On July 10, the Washington Supreme Court unanimously adopted a formal comment to Rule of Professional Conduct (RPC) 4.4 to provide guidance on the use of immigration status in civil matters. The comment became effective on September 1.
The comment notes, "Issues involving immigration status carry a significant danger of interfering with the proper functioning of the justice system."1 Immigrants participating in the civil justice system are vulnerable to efforts to take advantage of their actual or perceived immigration status. When immigrants fear that they, their family members or friends may be deported, their ability to bring meritorious claims is diminished.2 Using or threatening to use immigration status to intimidate, coerce or obstruct a participant in a civil matter undermines the justice system.3
To address this concern, the comment applies RPC 4.4(a) to the use of actual or perceived immigration status in a civil matter. Rule 4.4(a) states, "In representing a client, a lawyer shall not use means that have no substantial purpose other than to embarrass, delay, or burden a third person ...." The comment clarifies that RPC 4.4(a) prohibits "a lawyer's assertion or inquiry about a third person's immigration status when the lawyer's purpose is to intimidate, coerce, or obstruct that person from participating in a civil matter."4
It recognizes that immigration-related abuse can take place both through assertions (e.g., "I could call immigration.") and through inquiries (e.g., "Do you really want to expose your illegal status by testifying in this case?"). The comment also states that a lawyer may violate the rule by an implied assertion that is effectively the same as an express assertion.5
In addition to RPC 4.4(a), the comment references several other rules that may be relevant to intimidation, coercion or obstruction in connection with immigration status. For example, there is a reference to RPC 8.4(d), which prohibits conduct prejudicial to the administration of justice.6 A 2009 North Carolina State Bar Opinion relied on Rule 8.4(d) in finding that reporting a party to immigration authorities is unethical unless it is required by law.7
There is a further reference to RPC 8.4(h),8 which prohibits conduct prejudicial to the administration of justice that is directed toward other parties and witnesses, and that a reasonable person would interpret as manifesting prejudice or bias on the basis of race or national origin. Although there is no authority directly applying RPC 8.4(h) to immigration abuse, there are analogies arising from civil litigation.
In a case involving the admissibility of statements related to immigration status, the Texas Supreme Court condemned numerous disparaging references to a witness's status, concluding, "Such appeals to racial and ethnic prejudices ... cannot be tolerated because they undermine the very basis of our judicial process."9 Thus, references to immigration status may manifest prejudice based on national origin or race and undermine the administration of justice.
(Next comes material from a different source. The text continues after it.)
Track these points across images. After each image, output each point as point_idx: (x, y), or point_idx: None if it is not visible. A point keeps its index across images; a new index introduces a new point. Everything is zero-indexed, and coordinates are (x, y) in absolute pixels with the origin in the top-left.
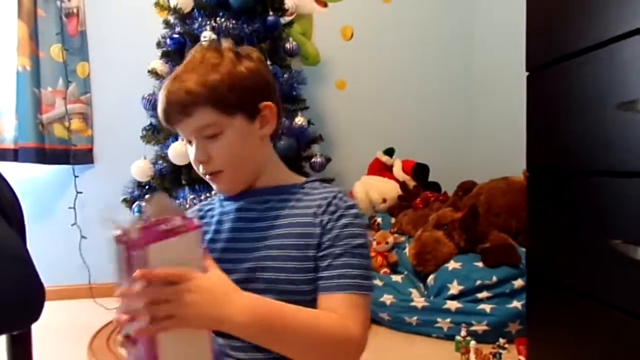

Finally, the new comment cites RPC 8.4(b), which prohibits criminal acts that reflect adversely on the lawyer's honesty, trustworthiness or fitness as a lawyer. Threatening to report a party or witness to immigration authorities may constitute the crime of extortion under RPC 8.4(b) if the lawyer's purpose is to knowingly deprive the opposing party of something of value and the elements of extortion are otherwise present.10 Extortionate threats are likely to adversely reflect on the trustworthiness or fitness of the lawyer making the threats.